Dataset items
%%

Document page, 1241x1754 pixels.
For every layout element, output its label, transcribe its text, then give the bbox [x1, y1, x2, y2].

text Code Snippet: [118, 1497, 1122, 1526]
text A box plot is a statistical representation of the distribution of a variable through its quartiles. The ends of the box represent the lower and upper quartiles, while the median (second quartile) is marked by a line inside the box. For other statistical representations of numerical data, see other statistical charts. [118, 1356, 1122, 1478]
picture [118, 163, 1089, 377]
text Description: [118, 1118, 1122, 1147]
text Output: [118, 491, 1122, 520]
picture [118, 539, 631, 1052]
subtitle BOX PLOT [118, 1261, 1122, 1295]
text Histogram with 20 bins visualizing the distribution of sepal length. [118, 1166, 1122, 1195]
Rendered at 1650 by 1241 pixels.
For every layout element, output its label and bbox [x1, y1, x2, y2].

%%

**Problem to work on**
Each record is to be retyped exactly as it appears.

**Result of the task**
Document page, 1241x1754 pixels.
For every layout element, output its label, transcribe its text, then give the bbox [x1, y1, x2, y2].

text Code Snippet: [118, 1497, 1122, 1526]
text A box plot is a statistical representation of the distribution of a variable through its quartiles. The ends of the box represent the lower and upper quartiles, while the median (second quartile) is marked by a line inside the box. For other statistical representations of numerical data, see other statistical charts. [118, 1356, 1122, 1478]
picture [118, 163, 1089, 377]
text Description: [118, 1118, 1122, 1147]
text Output: [118, 491, 1122, 520]
picture [118, 539, 631, 1052]
subtitle BOX PLOT [118, 1261, 1122, 1295]
text Histogram with 20 bins visualizing the distribution of sepal length. [118, 1166, 1122, 1195]
Rendered at 1650 by 1241 pixels.
For every layout element, output its label and bbox [x1, y1, x2, y2].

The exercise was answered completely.